The riskiest situations are familiar ones: crowded, still-air indoor spaces where people are close together and someone is coughing.
“Being up close, face-to-face with other people indoors where the air isn’t moving much seems to be the most risky thing – and it’s something we all tend to do a lot,” Milton added. “Our results suggest that portable air purifiers that stir up the air as well as clean it could be a big help. But if you are really close and someone is coughing, the best way to stay safe is to wear a mask, especially the N95.”
Those recommendations align with broader lessons from the COVID-19 pandemic, when improving ventilation, using high-quality masks and avoiding crowded indoor gatherings helped reduce transmission of another respiratory virus.

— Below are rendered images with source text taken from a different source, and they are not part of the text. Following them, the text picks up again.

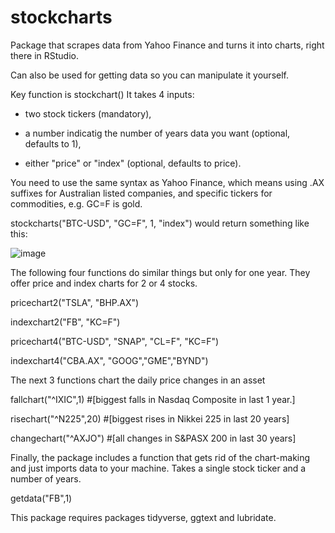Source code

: # stockcharts

Package that scrapes data from Yahoo Finance and turns it into charts, right there in RStudio.

Can also be used for getting data so you can manipulate it yourself.

Key function is stockchart() It takes 4 inputs: 

- two stock tickers (mandatory), 

- a number indicatig the number of years data you want (optional, defaults to 1), 

- either "price" or "index" (optional, defaults to price). 

You need to use the same syntax as Yahoo Finance, which means using .AX suffixes for Australian listed companies, and specific tickers for commodities, e.g. GC=F is gold.

stockcharts("BTC-USD", "GC=F", 1, "index") would return something like this:

![image](https://user-images.githubusercontent.com/87112118/176106668-9b455513-8293-4f18-875a-f22d93c47ff1.png)

The following four functions do similar things but only for one year. They offer price and index charts for 2 or 4 stocks.

pricechart2("TSLA", "BHP.AX")

indexchart2("FB", "KC=F")

pricechart4("BTC-USD", "SNAP", "CL=F", "KC=F")

indexchart4("CBA.AX", "GOOG","GME","BYND")

The next 3 functions chart the daily price changes in an asset

fallchart("^IXIC",1) #[biggest falls in Nasdaq Composite in last 1 year.]

risechart("^N225",20) #[biggest rises in Nikkei 225 in last 20 years]

changechart("^AXJO") #[all changes in S&PASX 200 in last 30 years]

Finally, the package includes a function that gets rid of the chart-making and just imports data to your machine. Takes a single stock ticker and a number of years.

getdata("FB",1)


This package requires packages tidyverse, ggtext and lubridate.
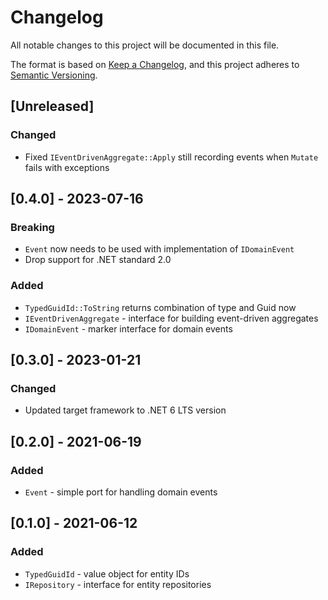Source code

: # Changelog

All notable changes to this project will be documented in this file.

The format is based on [Keep a Changelog](https://keepachangelog.com/en/1.0.0/),
and this project adheres to [Semantic Versioning](https://semver.org/spec/v2.0.0.html).

## [Unreleased]
### Changed
- Fixed `IEventDrivenAggregate::Apply` still recording events when `Mutate` fails with exceptions

## [0.4.0] - 2023-07-16
### Breaking
- `Event` now needs to be used with implementation of `IDomainEvent`
- Drop support for .NET standard 2.0

### Added
- `TypedGuidId::ToString` returns combination of type and Guid now
- `IEventDrivenAggregate` - interface for building event-driven aggregates
- `IDomainEvent` - marker interface for domain events

## [0.3.0] - 2023-01-21
### Changed
- Updated target framework to .NET 6 LTS version

## [0.2.0] - 2021-06-19
### Added
- `Event` - simple port for handling domain events

## [0.1.0] - 2021-06-12
### Added
- `TypedGuidId` - value object for entity IDs
- `IRepository` - interface for entity repositories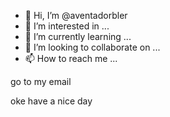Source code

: - 👋 Hi, I’m @aventadorbler
- 👀 I’m interested in ...
- 🌱 I’m currently learning ...
- 💞️ I’m looking to collaborate on ...
- 📫 How to reach me ...

go to my email 

oke have a nice day
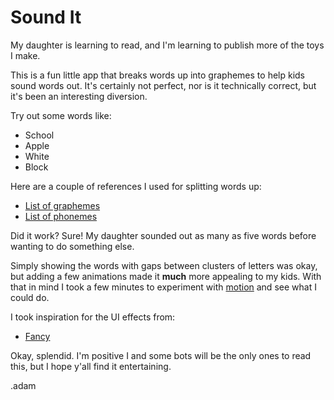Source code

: # Sound It
My daughter is learning to read, and I'm learning to publish more of the toys I make.

This is a fun little app that breaks words up into graphemes to help kids sound words out.  It's certainly not perfect, nor is it technically correct, but it's been an interesting diversion.

Try out some words like:
- School
- Apple
- White
- Block

Here are a couple of references I used for splitting words up:
- [List of graphemes](https://www.readingdoctor.com.au/graphemes)
- [List of phonemes](https://www.dyslexia-reading-well.com/44-phonemes-in-english.html)

Did it work? Sure! My daughter sounded out as many as five words before wanting to do something else.

Simply showing the words with gaps between clusters of letters was okay, but adding a few animations made it **much** more
appealing to my kids.  With that in mind I took a few minutes to experiment with [motion](https://motion.dev) and see what
I could do.

I took inspiration for the UI effects from:
- [Fancy](https://github.com/danielpetho/fancy)

Okay, splendid.  I'm positive I and some bots will be the only ones to read this, but I hope y'all find it entertaining.

  .adam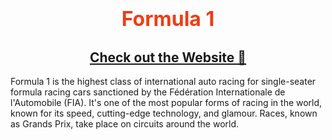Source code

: <h1 align="center"><font color="#f03c15" size="+3">Formula 1</font></h1>

<h2 align="center"><a href="https://gsrformula1.netlify.app/" target="_blank">Check out the Website 🚀</a></h2>


Formula 1 is the highest class of international auto racing for single-seater formula racing cars sanctioned by the Fédération Internationale de l'Automobile (FIA). It's one of the most popular forms of racing in the world, known for its speed, cutting-edge technology, and glamour. Races, known as Grands Prix, take place on circuits around the world.



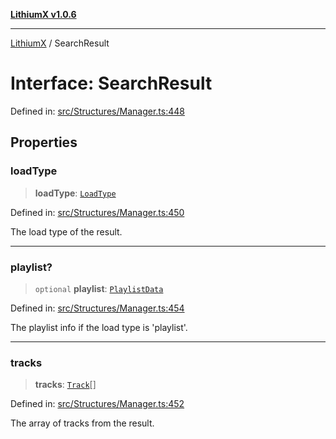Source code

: [**LithiumX v1.0.6**](../README.md)

***

[LithiumX](../globals.md) / SearchResult

# Interface: SearchResult

Defined in: [src/Structures/Manager.ts:448](https://github.com/anantix-network/LithiumX/blob/50b399548f48d78c1c57a0dfe99d487d3da44bc6/src/Structures/Manager.ts#L448)

## Properties

### loadType

> **loadType**: [`LoadType`](../type-aliases/LoadType.md)

Defined in: [src/Structures/Manager.ts:450](https://github.com/anantix-network/LithiumX/blob/50b399548f48d78c1c57a0dfe99d487d3da44bc6/src/Structures/Manager.ts#L450)

The load type of the result.

***

### playlist?

> `optional` **playlist**: [`PlaylistData`](PlaylistData.md)

Defined in: [src/Structures/Manager.ts:454](https://github.com/anantix-network/LithiumX/blob/50b399548f48d78c1c57a0dfe99d487d3da44bc6/src/Structures/Manager.ts#L454)

The playlist info if the load type is 'playlist'.

***

### tracks

> **tracks**: [`Track`](Track.md)[]

Defined in: [src/Structures/Manager.ts:452](https://github.com/anantix-network/LithiumX/blob/50b399548f48d78c1c57a0dfe99d487d3da44bc6/src/Structures/Manager.ts#L452)

The array of tracks from the result.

The University of Maryland team emphasized that their work is ongoing. Future phases of the EMIT-2 project are designed to better quantify how much virus people inhale in different conditions and how that relates to infection risk. The researchers also aim to clarify how airborne particles of different sizes contribute to transmission.
The study drew on expertise from across the university and beyond. Members of UMD’s interdisciplinary Public Health Aerobiology Lab, including Kristen Coleman, Yi Esparza, Filbert Hong, Isabel Sierra Maldonado, Kathleen McPhaul and S.H. Sheldon Tai, contributed to the work. Collaborators from the University of Maryland’s Department of Mechanical Engineering, the University of Maryland School of Medicine, the Icahn School of Medicine at Mount Sinai, the University of Hong Kong and the University of Michigan, Ann Arbor, also played roles.
For now, the hotel experiment offers a hopeful message: flu transmission is not inevitable, even when people share space with someone who is sick. With better ventilation, attention to coughing and strategic use of masks and air purifiers, communities may be able to blunt the impact of seasonal influenza — not just this year, but in many winters to come.